↓↓↓

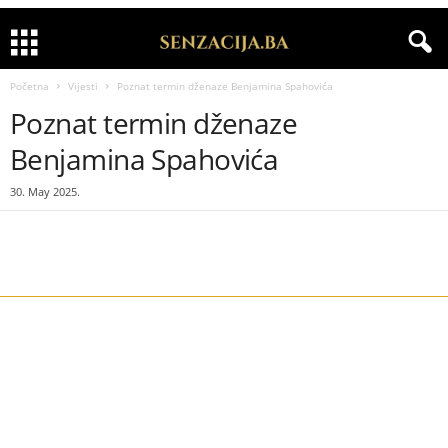
Početna
Vijesti
Poznat termin dženaze Benjamina Spahovića
Poznat termin dženaze
Benjamina Spahovića
30. May 2025.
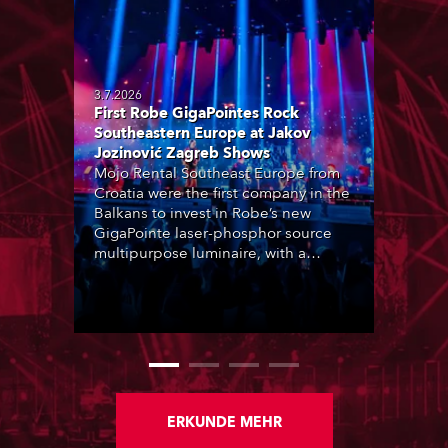
3.7.2026
First Robe GigaPointes Rock
Southeastern Europe at Jakov
Jozinović Zagreb Shows
Mojo Rental Southeast Europe from
Croatia were the first company in the
Balkans to invest in Robe’s new
GigaPointe laser-phosphor source
multipurpose luminaire, with a
purchase of 24 fixtures. These were
delivered – direct from the factory in
Czechia – to the get-in of two
massive shows at Zagreb Arena for
Croatia’s latest pop and internet
sensation, Jakov Jozinović.
ERKUNDE MEHR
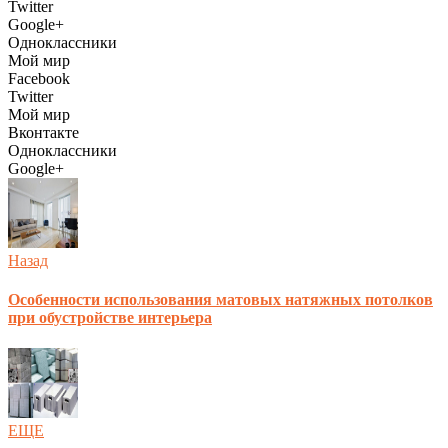
Twitter
Google+
Одноклассники
Мой мир
Facebook
Twitter
Мой мир
Вконтакте
Одноклассники
Google+
Назад
Особенности использования матовых натяжных потолков
при обустройстве интерьера
ЕЩЕ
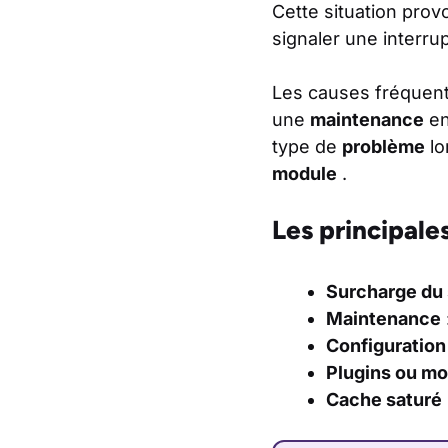
Cette situation pr
signaler une interru
Les causes fréquen
une
maintenance
en
type de
problème
lo
module
.
Les principale
Surcharge du
Maintenance
Configuration
Plugins ou mo
Cache saturé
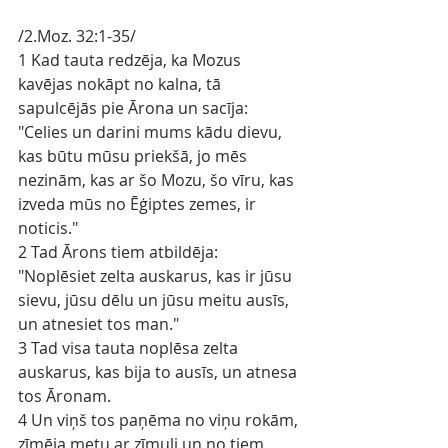
/2.Moz. 32:1-35/
1 Kad tauta redzēja, ka Mozus 
kavējas nokāpt no kalna, tā 
sapulcējās pie Ārona un sacīja: 
"Celies un darini mums kādu dievu, 
kas būtu mūsu priekšā, jo mēs 
nezinām, kas ar šo Mozu, šo vīru, kas 
izveda mūs no Ēģiptes zemes, ir 
noticis."
2 Tad Ārons tiem atbildēja: 
"Noplēsiet zelta auskarus, kas ir jūsu 
sievu, jūsu dēlu un jūsu meitu ausīs, 
un atnesiet tos man."
3 Tad visa tauta noplēsa zelta 
auskarus, kas bija to ausīs, un atnesa 
tos Āronam.
4 Un viņš tos paņēma no viņu rokām, 
zīmēja metu ar zīmuli un no tiem 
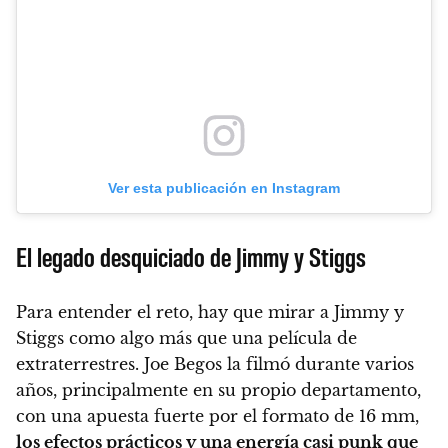
Ver esta publicación en Instagram
El legado desquiciado de Jimmy y Stiggs
Para entender el reto, hay que mirar a Jimmy y
Stiggs como algo más que una película de
extraterrestres. Joe Begos la filmó durante varios
años, principalmente en su propio departamento,
con una apuesta fuerte por el formato de 16 mm,
los efectos prácticos y una energía casi punk que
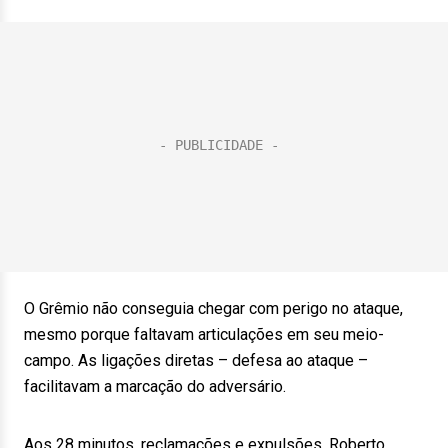
O Grêmio não conseguia chegar com perigo no ataque,
mesmo porque faltavam articulações em seu meio-
campo. As ligações diretas – defesa ao ataque –
facilitavam a marcação do adversário.
Aos 28 minutos, reclamações e expulsões. Roberto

↑↑↑

Could the entries above be returned verbatim, with no pictures included?

• [Written solution]
Početna
Vijesti
Poznat termin dženaze Benjamina Spahovića
Poznat termin dženaze
Benjamina Spahovića
30. May 2025.
3.7.2026
First Robe GigaPointes Rock
Southeastern Europe at Jakov
Jozinović Zagreb Shows
Mojo Rental Southeast Europe from
Croatia were the first company in the
Balkans to invest in Robe’s new
GigaPointe laser-phosphor source
multipurpose luminaire, with a
purchase of 24 fixtures. These were
delivered – direct from the factory in
Czechia – to the get-in of two
massive shows at Zagreb Arena for
Croatia’s latest pop and internet
sensation, Jakov Jozinović.
ERKUNDE MEHR
Twitter
Google+
Одноклассники
Мой мир
Facebook
Twitter
Мой мир
Вконтакте
Одноклассники
Google+
Назад
Особенности использования матовых натяжных потолков
при обустройстве интерьера
ЕЩЕ
Cette situation pr
signaler une interru
Les causes fréquen
une
maintenance
en
type de
problème
lo
module
.
Les principale
Surcharge du
Maintenance
Configuration
Plugins ou mo
Cache saturé
/2.Moz. 32:1-35/
1 Kad tauta redzēja, ka Mozus 
kavējas nokāpt no kalna, tā 
sapulcējās pie Ārona un sacīja: 
"Celies un darini mums kādu dievu, 
kas būtu mūsu priekšā, jo mēs 
nezinām, kas ar šo Mozu, šo vīru, kas 
izveda mūs no Ēģiptes zemes, ir 
noticis."
2 Tad Ārons tiem atbildēja: 
"Noplēsiet zelta auskarus, kas ir jūsu 
sievu, jūsu dēlu un jūsu meitu ausīs, 
un atnesiet tos man."
3 Tad visa tauta noplēsa zelta 
auskarus, kas bija to ausīs, un atnesa 
tos Āronam.
4 Un viņš tos paņēma no viņu rokām, 
zīmēja metu ar zīmuli un no tiem 
Ver esta publicación en Instagram
El legado desquiciado de Jimmy y Stiggs
Para entender el reto, hay que mirar a Jimmy y
Stiggs como algo más que una película de
extraterrestres. Joe Begos la filmó durante varios
años, principalmente en su propio departamento,
con una apuesta fuerte por el formato de 16 mm,
los efectos prácticos y una energía casi punk que
O Grêmio não conseguia chegar com perigo no ataque,
mesmo porque faltavam articulações em seu meio-
campo. As ligações diretas – defesa ao ataque –
facilitavam a marcação do adversário.
Aos 28 minutos, reclamações e expulsões. Roberto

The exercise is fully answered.